En outre, c’est l’occasion de revenir sur un pan primordial et bien connu des amateurs de Jaws : sa version française. Le doublage, absolument incroyable et vanté par Alexandre Astier lui-même, transcende les répliques sans  les évider de leur substance. Il s’adapte formidablement à un phrasé bien de chez nous que n’auraient pas boudé les Audiard et autres génies du dialogue. Il est presque nécessaire de regarder le film dans sa version française, qui en devient presque plus puissante que l’originale. André Valmy, doubleur de Robert Shaw, parvient à se démarquer tout particulièrement. Chaque réplique claque, tantôt cinglante, tantôt d’une profondeur vertigineuse. Du cabotinage propre au personnage jusqu’à la volonté de rendre hommage à un monologue poignant, en passant par des saillies à la violence contenue mais dont l’autorité reste indéniable : tout sonne terriblement juste. Trop juste. Visionner le film en VF, c’est se rappeler d’une époque pas si lointaine où la qualité d’un doublage pouvait en faire oublier des approximations moins facilement pardonnées de nos jours. C’est un doublage qui marque, qui donne une lumière unique au film. Il est impossible de ne pas avoir gardé dans notre mémoire ce rythme à la fois lyrique, précis et jouissif, qui donne toute une dimension supplémentaire à une atmosphère déjà unique. 

Disponible sur Netflix, le film est diffusé dans sa première version française, celle-là même qui donne tout son sel aux dialogues, bien loin de la remastérisation ratée, décriée par les fans et introuvable dans les extraits Youtube (ce qui n’empêchera cependant en rien les puristes de profiter d’un visionnage en version originale). 

Trois hommes en colère. @PaulShipper

En conclusion, et si vous ne l’aviez pas déjà compris : Jaws est incontournable.

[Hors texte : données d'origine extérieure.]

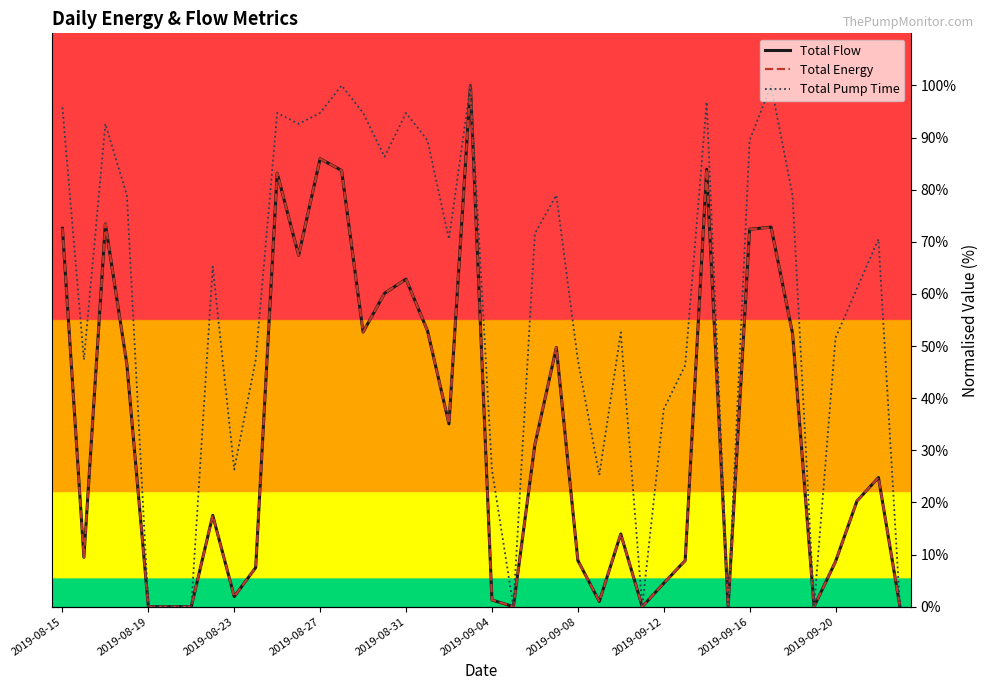

The Total Energy series shows 1.3 at 2019-09-04. True or false?

True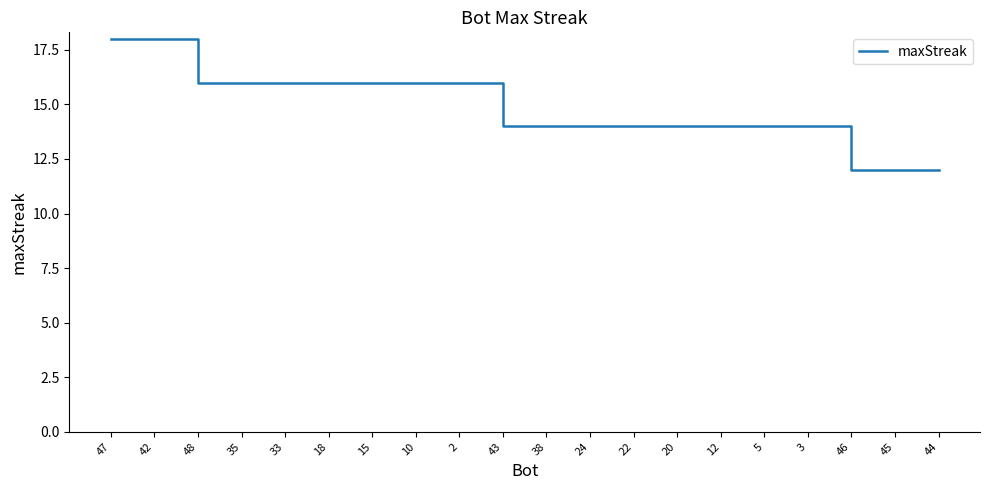

At which label does the data first exceed 14?

47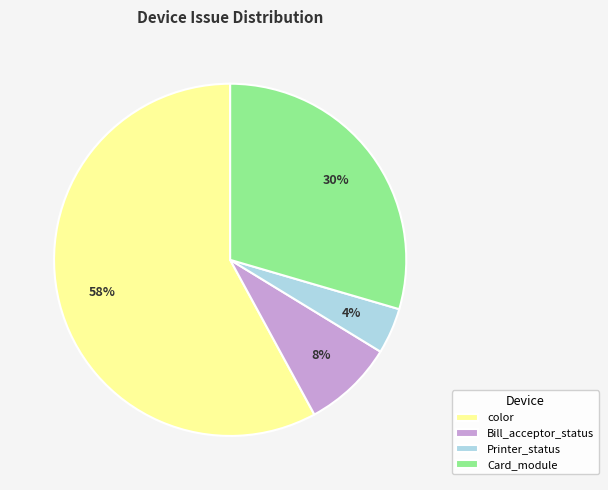

To the nearest percent, what portion does color represent?

58%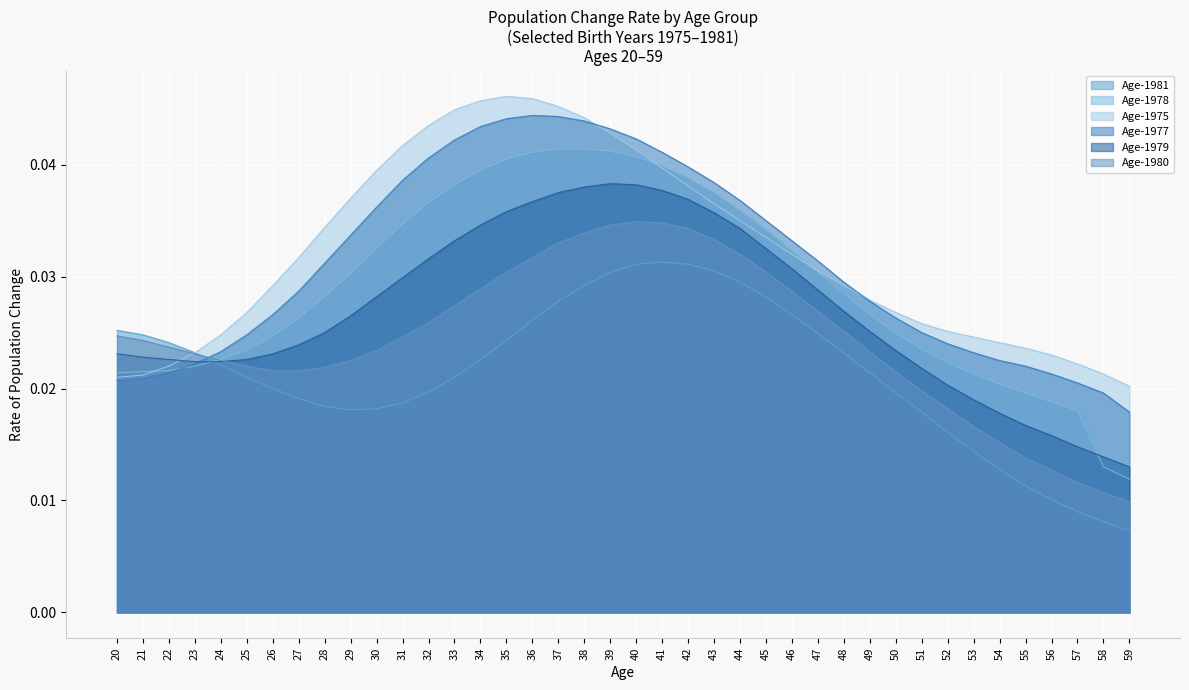

True or false: Age-1978 has a value of 0.0 at 24.

True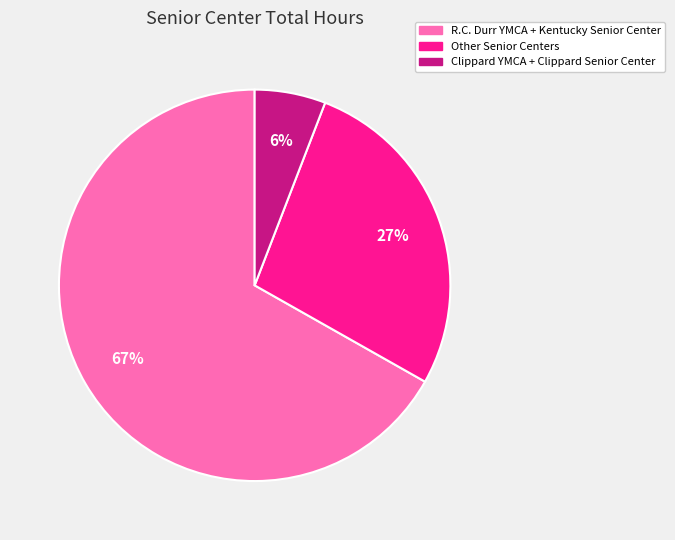

Which slice is the smallest?

Clippard YMCA + Clippard Senior Center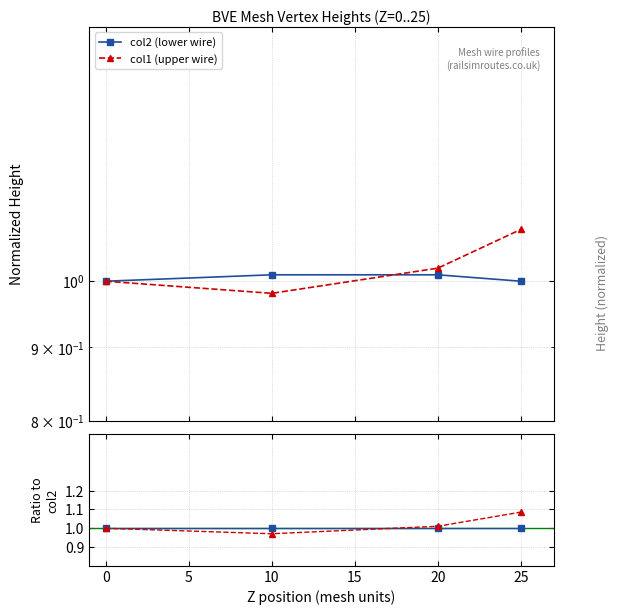

Rank the series by their average value, from lowest to highest.

y_col2, y_col1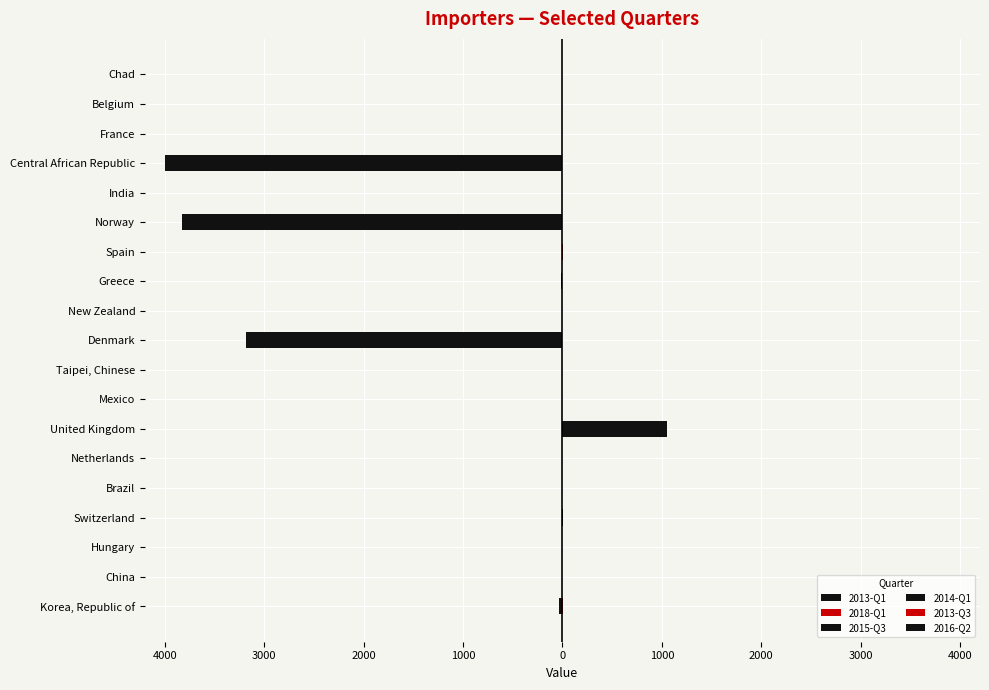

Is it true that 2016-Q2 equals 0 at Spain?

True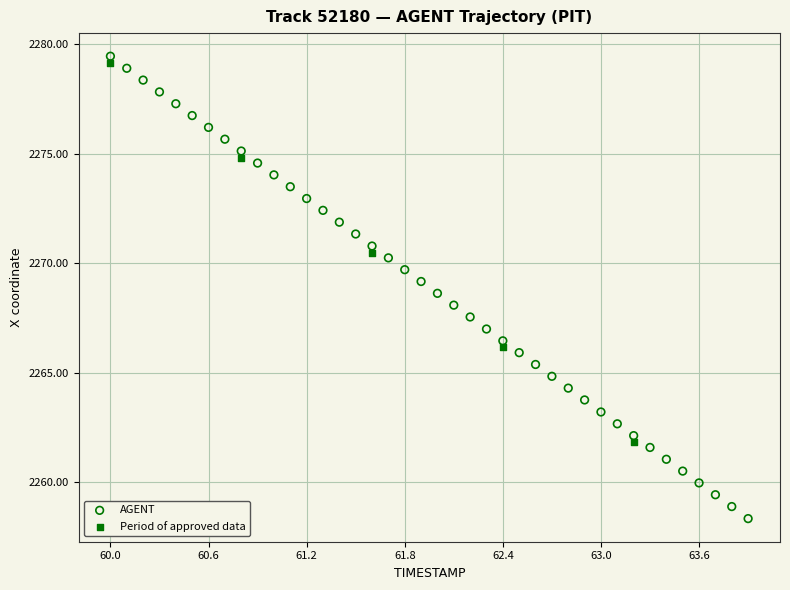

Which series has the widest spread of Y values?

AGENT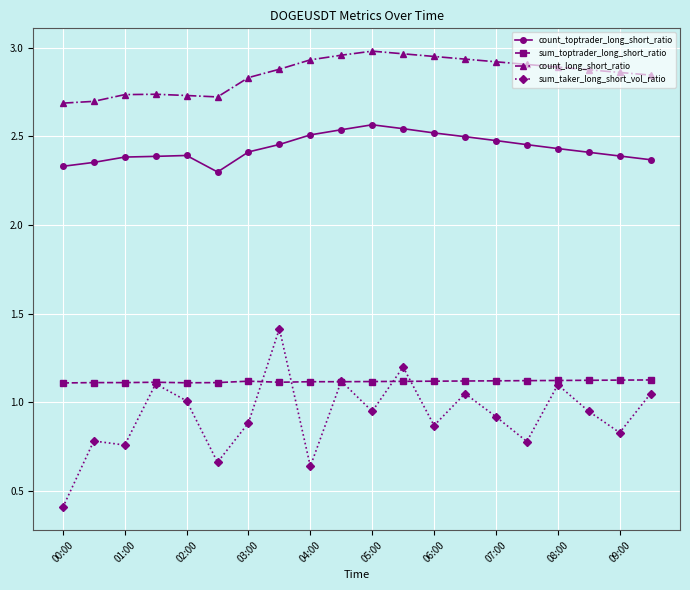

True or false: count_toptrader_long_short_ratio and sum_taker_long_short_vol_ratio intersect in this chart.

False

Pour ses messages intemporels et la dénonciation des ravages du tourisme de masse, pour l’exposition crue du prix à payer et de l’argent du sang, pour ce combat d’éternité entre la terre et la mer. Jaws est un film précieux, un trésor d’authenticité qui semble perdu aujourd’hui, et que nous serions comme condamnés à contempler depuis la rive. Authentique, autant que peut l’être le vieux bastingage de l’Orca, les mains burinées de Quint, la volonté de bien faire de Brody et l’enthousiasme de Hooper.

Jawspar Robot Wig @robotwig

Ne vous laissez pas avoir par la peur d’un film démodé aux ficelles grossières. Abandonnez quelques heures la terre, affrontez votre peur au fond d’un œil noir et sans vie. Regardez Les Dents de la mer.